The film prepared by SU Gender for Dicle Koğacıoğlu and the book prepared last year can be found at the links below.
https://www.youtube.com/watch?v=R6cwLUQBVIY&t=1514s
About Dicle Koğacıoğlu:
https://sugender.sabanciuniv.edu/tr/dicle-kogacioglu-makale
Dicle Koğacıoğlu was born in 1972 in Izmir. After graduating from the Boğaziçi University Sociology Department, she continued her doctoral studies at the State University of New York at Stony Brook in the fields of sociology and women’s studies. From 1997-1998, she worked as a research assistant for the international project titled “Constitutional Law and The Modernization of Political Institutions in the Islamic Middle East.” In the same year she took part in the Human Right Watch project “Freedom of Expression in Turkey” as a consultant and translator. In 1999, she returned to Boğaziçi University and worked as an instructor in the Sociology department. She was then a coordinator at the İzmit Doğukışla Rehabilitation Center for a project by Women for Women’s Human Rights that was organized for children who were traumatized after the 1999 Marmara earthquake. In the same period, she acted as an editorial assistant for the book Women and Sexuality in the Muslim World. She continued her graduate research from 2002-2004 at Columbia University and Brown University’s Pembroke Women’s Studies Center. After beginning to work as an instructor for the Sabanci University Arts and Social Sciences faculty, Dicle Koğacıoğlu made important contributions to the development of the undergraduate and graduate Cultural Studies programs and gender-based projects. At the same time, she led projects that were attentive to the deaths in the Tuzla shipyards, to the problems of the subcontractor system found in every domain of life, including the university, and to inequalities and injustices experienced in every area.

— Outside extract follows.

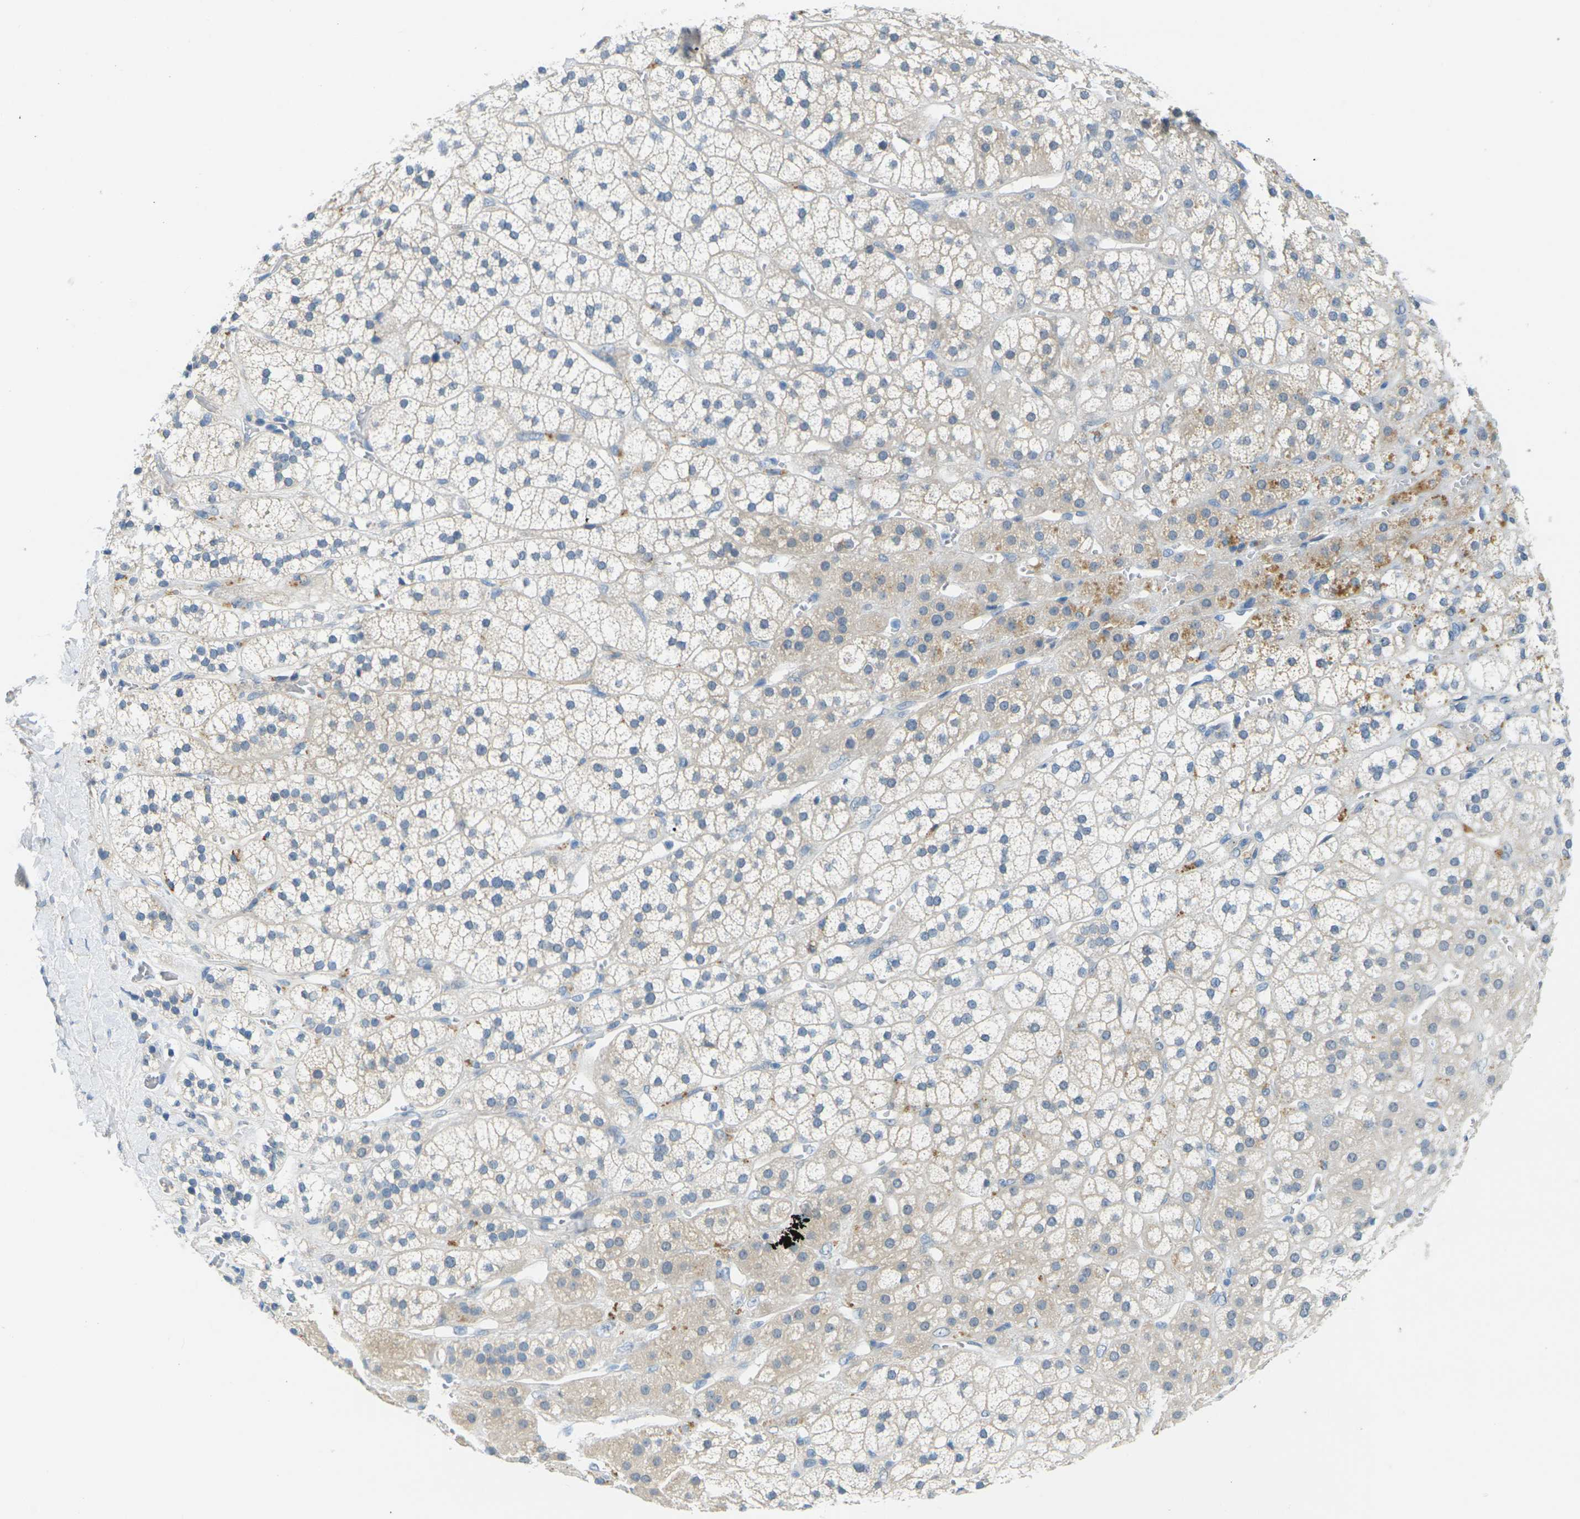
{"staining": {"intensity": "moderate", "quantity": "<25%", "location": "cytoplasmic/membranous"}, "tissue": "adrenal gland", "cell_type": "Glandular cells", "image_type": "normal", "snomed": [{"axis": "morphology", "description": "Normal tissue, NOS"}, {"axis": "topography", "description": "Adrenal gland"}], "caption": "Immunohistochemistry (IHC) staining of unremarkable adrenal gland, which exhibits low levels of moderate cytoplasmic/membranous staining in about <25% of glandular cells indicating moderate cytoplasmic/membranous protein expression. The staining was performed using DAB (brown) for protein detection and nuclei were counterstained in hematoxylin (blue).", "gene": "CYP2C8", "patient": {"sex": "male", "age": 56}}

Koğacıoğlu was an Amargi and Birbirimize Sahip Çıkıyoruz (We Are Looking After Each Other) activist, and was a steadfast volunteer for projects focused on caring for street animals.Dicle Koğacıoğlu’s doctoral thesis was a major contribution to the advancement of the sociology of law in Turkey and to the recognition of gender within that field. Titled “Law in Context: Citizenship and Reproductıon of Inequalıty in an Istanbul Courthouse,” it was the recipient of the Middle East Competition Award by the Lebanese Center for Policy Studies and the Middle East Awards (MEAwards) by the Population Council. Her articles that underscore the decisive role of law and the state in honor killings continue to be widely used in both international academic studies and within Turkey. Dicle Koğacıoğlu, when she left us in the year 2009, was creating a space for research about access processes to justice, and at the same time she was investigating how the September 12, 1980 coup was perceived and understood by lawyers.